Hamburg State Archive publishes passenger lists from 1850 onwards online

From 1850 to 1934, the Port of Hamburg was the gateway to the new world for some six million people. Their detailed data, registered in the Hamburg passenger lists, have now been made accessible online for the very first time.

The Hamburg State Archives started its model project in 1999 with publishing the data of all passengers that left their home via the Port of Hamburg from 1877 onwards in the Internet. Since July, the years 1850 to 1876 can be researched online. In November, the years 1920 to 1923 with additional 300,000 entries are to follow. By the end of 2013, some five million names of emigrants will be accessible on the Internet. Due to World War I, there is a gap from 1915-1919.

The original lists are stored in the Hamburg State archive in 555 large volumes. Hamburg is the only European port to boasts the complete passenger register. The Hamburg Passenger lists are a unique source for genealogical research as well as the study of the history of emigration and immigration.

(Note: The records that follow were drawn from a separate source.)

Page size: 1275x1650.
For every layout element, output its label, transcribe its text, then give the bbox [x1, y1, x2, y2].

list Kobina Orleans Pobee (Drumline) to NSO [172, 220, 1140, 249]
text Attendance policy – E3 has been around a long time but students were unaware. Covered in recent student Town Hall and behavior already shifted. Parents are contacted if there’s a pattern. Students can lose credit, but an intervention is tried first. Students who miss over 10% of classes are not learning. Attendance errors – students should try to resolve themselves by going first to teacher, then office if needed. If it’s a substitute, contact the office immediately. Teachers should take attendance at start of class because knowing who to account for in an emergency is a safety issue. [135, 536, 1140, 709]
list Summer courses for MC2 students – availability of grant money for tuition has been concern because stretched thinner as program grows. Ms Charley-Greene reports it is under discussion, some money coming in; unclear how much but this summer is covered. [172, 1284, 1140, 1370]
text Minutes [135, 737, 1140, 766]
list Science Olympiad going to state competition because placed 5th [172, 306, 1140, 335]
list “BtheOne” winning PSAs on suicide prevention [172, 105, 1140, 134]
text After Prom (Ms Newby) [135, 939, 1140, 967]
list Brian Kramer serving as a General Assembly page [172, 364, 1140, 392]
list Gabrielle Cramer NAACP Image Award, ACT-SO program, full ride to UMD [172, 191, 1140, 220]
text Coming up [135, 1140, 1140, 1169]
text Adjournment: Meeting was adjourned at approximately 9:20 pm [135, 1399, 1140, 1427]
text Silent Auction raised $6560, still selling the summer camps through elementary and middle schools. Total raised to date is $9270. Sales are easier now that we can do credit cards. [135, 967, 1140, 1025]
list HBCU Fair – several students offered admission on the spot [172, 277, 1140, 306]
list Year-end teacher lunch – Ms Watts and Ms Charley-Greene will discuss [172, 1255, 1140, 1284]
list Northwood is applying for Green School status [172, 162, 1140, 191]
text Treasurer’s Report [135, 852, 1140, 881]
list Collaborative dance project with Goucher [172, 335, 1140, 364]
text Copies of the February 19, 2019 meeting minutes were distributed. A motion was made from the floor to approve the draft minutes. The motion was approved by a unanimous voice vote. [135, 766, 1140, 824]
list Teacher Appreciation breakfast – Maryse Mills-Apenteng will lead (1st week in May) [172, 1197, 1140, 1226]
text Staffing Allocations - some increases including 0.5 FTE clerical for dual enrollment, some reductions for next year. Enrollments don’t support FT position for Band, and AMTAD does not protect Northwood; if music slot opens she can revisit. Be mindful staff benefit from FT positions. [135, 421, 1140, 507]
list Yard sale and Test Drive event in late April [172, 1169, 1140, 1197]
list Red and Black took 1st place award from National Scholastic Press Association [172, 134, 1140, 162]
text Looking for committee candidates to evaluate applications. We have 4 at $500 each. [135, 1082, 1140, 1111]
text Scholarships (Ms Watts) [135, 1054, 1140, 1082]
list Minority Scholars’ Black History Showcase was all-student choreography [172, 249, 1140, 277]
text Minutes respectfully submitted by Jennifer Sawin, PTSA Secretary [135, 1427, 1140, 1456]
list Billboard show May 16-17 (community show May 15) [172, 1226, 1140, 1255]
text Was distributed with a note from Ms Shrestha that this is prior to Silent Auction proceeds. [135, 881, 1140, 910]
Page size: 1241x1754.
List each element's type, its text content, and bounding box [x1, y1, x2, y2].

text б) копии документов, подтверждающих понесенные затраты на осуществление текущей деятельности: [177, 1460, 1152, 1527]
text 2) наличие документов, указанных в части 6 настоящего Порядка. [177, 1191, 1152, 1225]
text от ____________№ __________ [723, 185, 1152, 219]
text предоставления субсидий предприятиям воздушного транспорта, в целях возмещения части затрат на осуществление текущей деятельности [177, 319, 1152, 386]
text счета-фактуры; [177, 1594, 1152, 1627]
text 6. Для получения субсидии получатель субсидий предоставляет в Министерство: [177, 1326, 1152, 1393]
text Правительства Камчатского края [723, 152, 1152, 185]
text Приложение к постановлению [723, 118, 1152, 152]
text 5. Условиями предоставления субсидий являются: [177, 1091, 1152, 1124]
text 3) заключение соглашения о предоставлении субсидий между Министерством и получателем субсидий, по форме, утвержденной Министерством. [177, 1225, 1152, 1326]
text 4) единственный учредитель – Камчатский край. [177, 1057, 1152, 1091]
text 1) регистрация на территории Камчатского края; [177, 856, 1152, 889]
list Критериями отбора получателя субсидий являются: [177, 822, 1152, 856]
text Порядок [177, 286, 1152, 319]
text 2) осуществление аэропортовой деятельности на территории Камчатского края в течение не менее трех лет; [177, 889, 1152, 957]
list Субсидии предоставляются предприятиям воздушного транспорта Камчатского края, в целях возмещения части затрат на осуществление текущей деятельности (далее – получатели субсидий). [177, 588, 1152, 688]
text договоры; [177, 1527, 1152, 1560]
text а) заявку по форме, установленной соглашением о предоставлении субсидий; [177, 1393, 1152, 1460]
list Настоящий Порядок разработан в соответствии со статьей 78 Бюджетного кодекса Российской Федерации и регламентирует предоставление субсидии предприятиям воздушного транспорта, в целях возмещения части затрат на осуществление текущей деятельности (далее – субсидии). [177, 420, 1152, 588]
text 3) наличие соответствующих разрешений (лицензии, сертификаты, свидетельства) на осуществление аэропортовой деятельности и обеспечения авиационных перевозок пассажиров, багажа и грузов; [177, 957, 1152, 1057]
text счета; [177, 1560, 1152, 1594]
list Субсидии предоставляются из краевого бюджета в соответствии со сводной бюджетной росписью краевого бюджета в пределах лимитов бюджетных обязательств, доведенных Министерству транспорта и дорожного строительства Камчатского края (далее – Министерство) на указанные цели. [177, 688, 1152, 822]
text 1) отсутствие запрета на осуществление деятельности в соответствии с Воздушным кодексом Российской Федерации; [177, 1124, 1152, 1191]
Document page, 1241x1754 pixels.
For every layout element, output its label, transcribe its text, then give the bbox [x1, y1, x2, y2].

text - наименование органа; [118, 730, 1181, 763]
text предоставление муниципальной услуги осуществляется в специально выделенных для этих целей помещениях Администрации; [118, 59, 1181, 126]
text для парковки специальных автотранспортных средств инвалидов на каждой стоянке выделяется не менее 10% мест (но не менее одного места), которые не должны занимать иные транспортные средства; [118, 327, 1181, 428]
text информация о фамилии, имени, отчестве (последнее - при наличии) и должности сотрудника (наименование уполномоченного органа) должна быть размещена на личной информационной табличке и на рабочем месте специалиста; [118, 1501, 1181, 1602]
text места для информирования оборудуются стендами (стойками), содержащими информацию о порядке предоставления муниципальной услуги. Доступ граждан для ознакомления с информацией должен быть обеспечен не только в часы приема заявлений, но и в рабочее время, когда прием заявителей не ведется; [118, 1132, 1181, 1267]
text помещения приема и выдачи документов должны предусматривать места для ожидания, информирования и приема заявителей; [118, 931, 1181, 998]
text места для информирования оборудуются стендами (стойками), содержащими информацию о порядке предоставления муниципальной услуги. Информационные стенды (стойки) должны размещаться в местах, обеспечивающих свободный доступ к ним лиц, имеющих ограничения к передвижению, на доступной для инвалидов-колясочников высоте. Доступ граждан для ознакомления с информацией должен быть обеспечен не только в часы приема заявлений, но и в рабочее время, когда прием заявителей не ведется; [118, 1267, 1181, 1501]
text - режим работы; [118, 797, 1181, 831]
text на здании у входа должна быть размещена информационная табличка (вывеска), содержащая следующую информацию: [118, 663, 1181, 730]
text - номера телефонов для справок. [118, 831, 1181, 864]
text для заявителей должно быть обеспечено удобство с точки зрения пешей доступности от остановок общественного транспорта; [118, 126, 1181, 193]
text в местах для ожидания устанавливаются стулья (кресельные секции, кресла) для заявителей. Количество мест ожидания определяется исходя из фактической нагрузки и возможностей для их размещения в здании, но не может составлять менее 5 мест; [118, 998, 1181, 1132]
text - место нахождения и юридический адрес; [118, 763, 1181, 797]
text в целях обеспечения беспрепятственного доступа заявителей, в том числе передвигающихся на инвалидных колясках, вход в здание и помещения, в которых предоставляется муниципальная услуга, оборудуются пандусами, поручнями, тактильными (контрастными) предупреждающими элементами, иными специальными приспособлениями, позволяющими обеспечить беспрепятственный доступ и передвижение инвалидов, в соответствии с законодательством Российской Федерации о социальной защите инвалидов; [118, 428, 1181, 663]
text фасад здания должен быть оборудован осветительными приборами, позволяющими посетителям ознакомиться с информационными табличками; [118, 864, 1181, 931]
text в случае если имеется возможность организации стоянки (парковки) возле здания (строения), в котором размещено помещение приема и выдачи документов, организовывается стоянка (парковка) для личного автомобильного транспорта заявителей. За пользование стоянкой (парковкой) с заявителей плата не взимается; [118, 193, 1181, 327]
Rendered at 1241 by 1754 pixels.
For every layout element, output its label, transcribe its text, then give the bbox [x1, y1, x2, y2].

Out of the five million emigrants now listed online, 80 per cent left for the United States. 475,000 travelled to South America, 214,000 to Canada, 100,000 to Africa, 54,000 to Australia, and 10,000 to Asian countries. Most of the lists include the last place of residence and often the place of birth as well. This makes them an enormously valuable source for family history research.

Internet partner of the Hamburg State archives is Ancestry.de, the world‘s largest providers of services to genealogists. The database can also be viewed free of charge in the reading room of the Hamburg State Archives.